The page for ANCOM-BC does not mention fixed effects at all... ANCOM-BC Tutorial

```
```
formula = formula, group = group,
struc_zero = struc_zero, global = global,
pairwise = FALSE, dunnet = FALSE,
mdfdr_control = NULL, trend = FALSE, trend_control = NULL)
meta_data = qc$meta_data
global = qc$global
# Add pseudocount (1) and take logarithm.
y = log(feature_table + 1)
options(na.action = "na.pass") # Keep NA's in rows of x
x = model.matrix(formula(paste0("~", formula)), data = meta_data)
options(na.action = "na.omit") # Switch it back
covariates = colnames(x)
n_covariates = length(covariates)
# 2. Identify taxa with structural zeros
if (struc_zero) {
if (is.null(group)) {
stop_txt = paste("Please specify the group variable for",
"detecting structural zeros.",
"Otherwise, set struc_zero = FALSE to proceed")

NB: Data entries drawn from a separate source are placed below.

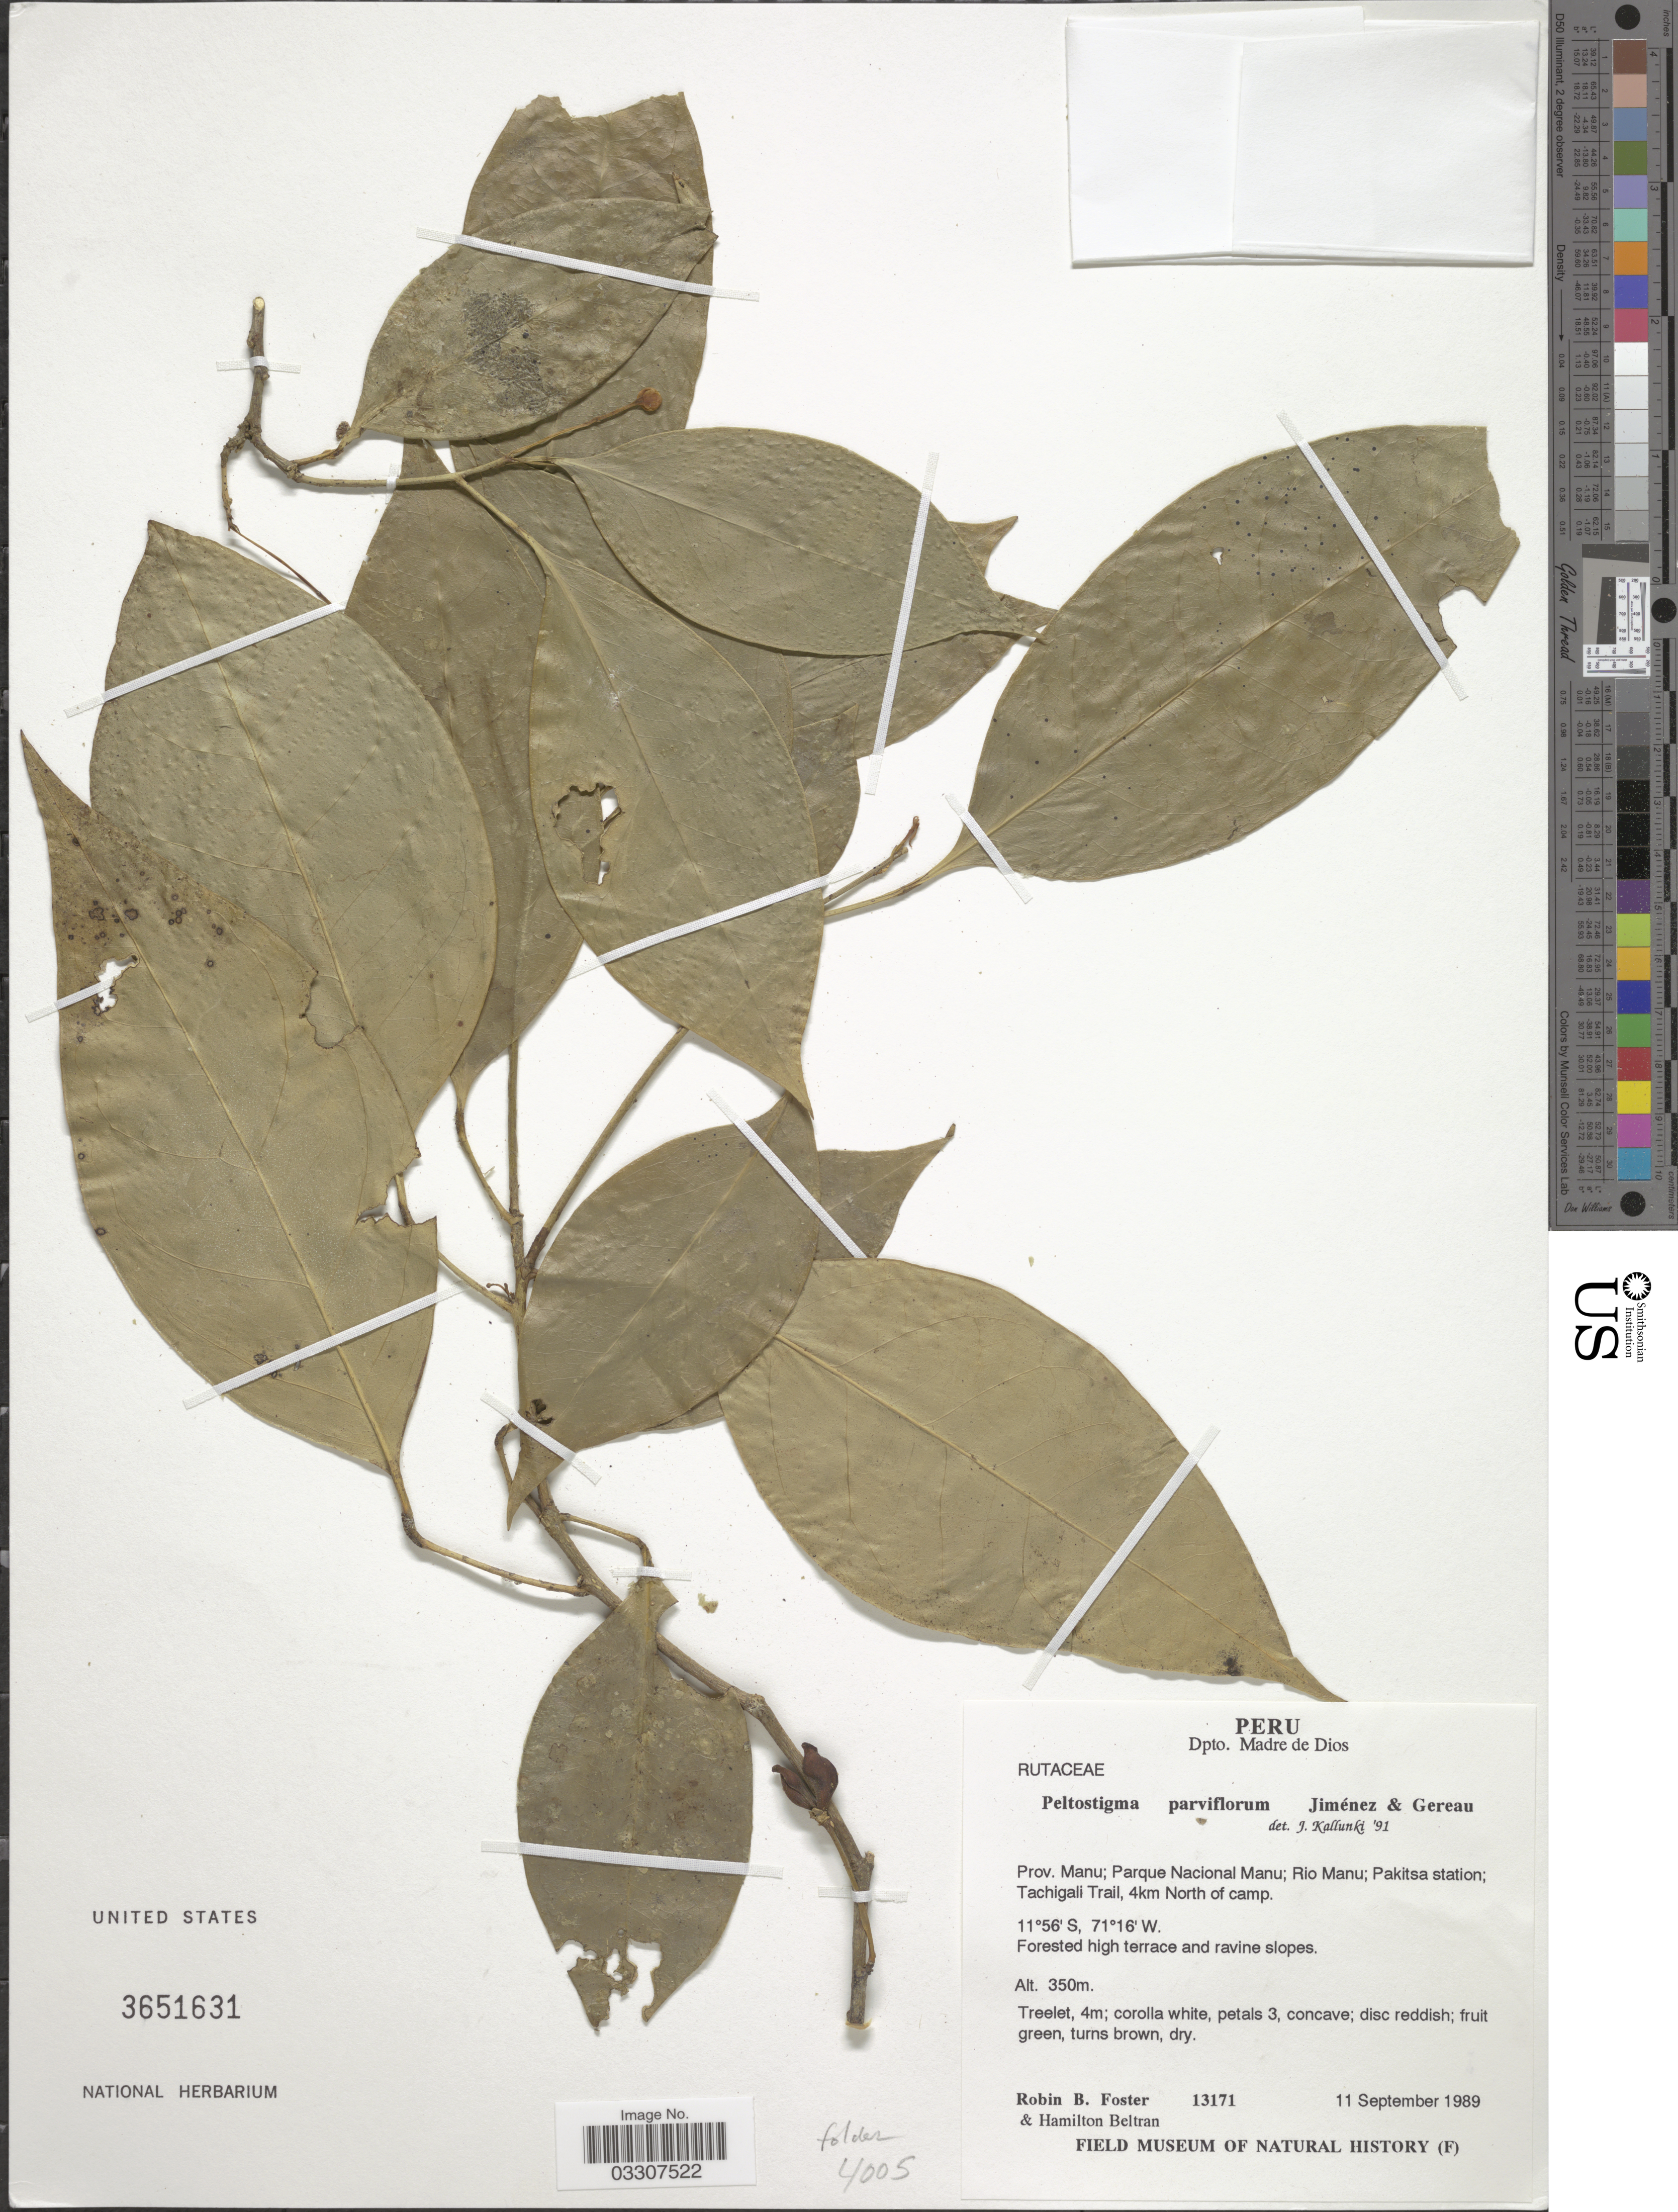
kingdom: Plantae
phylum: Tracheophyta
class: Magnoliopsida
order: Sapindales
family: Rutaceae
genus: Peltostigma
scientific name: Peltostigma parviflorum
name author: Q. Jiménez & Gereau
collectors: R. B. Foster & H. Beltran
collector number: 13171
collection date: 1989-09-11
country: Peru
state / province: Madre de Dios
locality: Dpto. Madre de Dios. Prov. Manu; Parque Nacional Manu; Rio Manu; Pakitsa station; Tachigali Trail, 4km North of camp.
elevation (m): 350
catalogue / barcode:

I think the function `stats::model.matrix()`

ignores order. Can't find stuff on that either!

1 Like

I tried running this with data from PD-mice

In this example, donor and genotype are fully blocked and perfectly balanced:

```
$ cut -f 4,6 metadata.tsv | sort | uniq -c
1 categorical categorical
1 genotype donor
12 susceptible hc_1
12 susceptible pd_1
12 wild type hc_1
12 wild type pd_1
```

```
qiime composition ancombc \
--i-table table_2k_abund.qza \
--m-metadata-file metadata.tsv \
--p-formula 'donor + genotype' \
--o-differentials ancombc_donor_first.qza
qiime composition ancombc \
--i-table table_2k_abund.qza \
--m-metadata-file metadata.tsv \
--p-formula 'genotype + donor' \
--o-differentials ancombc_genotype_first.qza
# Then qiime composition da-barplot to make these:
```

ancombc_genotype_first.qzv (222.0 KB)
ancombc_donor_first.qzv (222.0 KB)

On first inspection, these look the same...

Remember that

this study is fully blocked (no confounding factors) and
all cohorts are balanced (n = 12 for subgroups)
which is cleaner than most real studies!
What I don't have is a citation that says formula order doesn't matter.

Remember that different packages run different tests, so formula order can absolutely matter!

1 Like

system
(system)
Closed
May 13, 2024, 11:22am
11
This topic was automatically closed 31 days after the last reply. New replies are no longer allowed.